Topics: housing discrimination, racial covenants, civil rights, property rights

Summary

Background

These cases arise from a block of houses in Northwest Washington where, in 1906, many lots were sold with a covenant forbidding sale or rental to Black people. Several Black buyers purchased homes on lots subject to those covenants. Neighbors who owned other lots in the block sued in federal court to stop the sales. The District Court voided the Black buyers’ deeds, enjoined sellers from selling to Black persons, and ordered the buyers to leave; the Court of Appeals affirmed, and the cases reached the Supreme Court.

Reasoning

The main question was whether federal courts in the District of Columbia may enforce private agreements that bar property sales based on race. The Court relied on the Civil Rights Act of 1866, saying that federal courts cannot use their power to enforce private race-based restrictions when that enforcement denies the same property rights Congress guaranteed to nonwhite citizens. The Justices concluded that judicial enforcement of the covenants in Washington would strip Black buyers of the right to buy, hold, and convey property and so could not stand.

Real world impact

As a result, federal courts in the Nation’s capital may not issue orders enforcing racially restrictive covenants that would deprive nonwhite buyers of property rights.
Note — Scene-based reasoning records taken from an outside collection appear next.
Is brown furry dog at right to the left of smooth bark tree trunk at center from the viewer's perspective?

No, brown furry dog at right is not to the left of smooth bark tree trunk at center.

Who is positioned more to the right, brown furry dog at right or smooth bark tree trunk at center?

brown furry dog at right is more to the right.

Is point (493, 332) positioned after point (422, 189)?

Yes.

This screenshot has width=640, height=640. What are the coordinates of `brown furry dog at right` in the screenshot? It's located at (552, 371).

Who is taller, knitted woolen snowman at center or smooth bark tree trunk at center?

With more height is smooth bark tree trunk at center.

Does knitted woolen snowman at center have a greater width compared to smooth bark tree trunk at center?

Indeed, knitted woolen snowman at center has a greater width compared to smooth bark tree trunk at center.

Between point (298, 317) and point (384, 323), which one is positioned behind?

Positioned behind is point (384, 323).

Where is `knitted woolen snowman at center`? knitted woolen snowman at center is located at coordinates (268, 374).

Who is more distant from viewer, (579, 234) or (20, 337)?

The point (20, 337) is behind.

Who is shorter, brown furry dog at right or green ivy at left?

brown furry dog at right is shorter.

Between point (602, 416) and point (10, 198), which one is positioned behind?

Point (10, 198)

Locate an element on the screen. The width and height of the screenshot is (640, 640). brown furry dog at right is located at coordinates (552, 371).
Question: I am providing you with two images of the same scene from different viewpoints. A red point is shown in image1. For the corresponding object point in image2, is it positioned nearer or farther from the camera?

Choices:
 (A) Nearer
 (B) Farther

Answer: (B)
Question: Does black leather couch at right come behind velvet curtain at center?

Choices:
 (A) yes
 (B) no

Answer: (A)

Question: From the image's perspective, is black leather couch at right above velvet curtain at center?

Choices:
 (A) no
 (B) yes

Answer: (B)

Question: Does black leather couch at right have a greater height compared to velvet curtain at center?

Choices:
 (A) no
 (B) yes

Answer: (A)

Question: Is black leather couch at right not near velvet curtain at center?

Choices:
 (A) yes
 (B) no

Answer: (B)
The opinion left intact the idea that private parties may make agreements, but it forbids using federal judicial power to turn those agreements into court-ordered race bans. The ruling aligns with treatment of similar restrictions imposed by state courts.

Dissents or concurrances

Justice Frankfurter wrote separately to stress an equitable point: courts exercising their conscience should not grant injunctions to enforce agreements that violate basic rights, and that principle supports the Court’s outcome.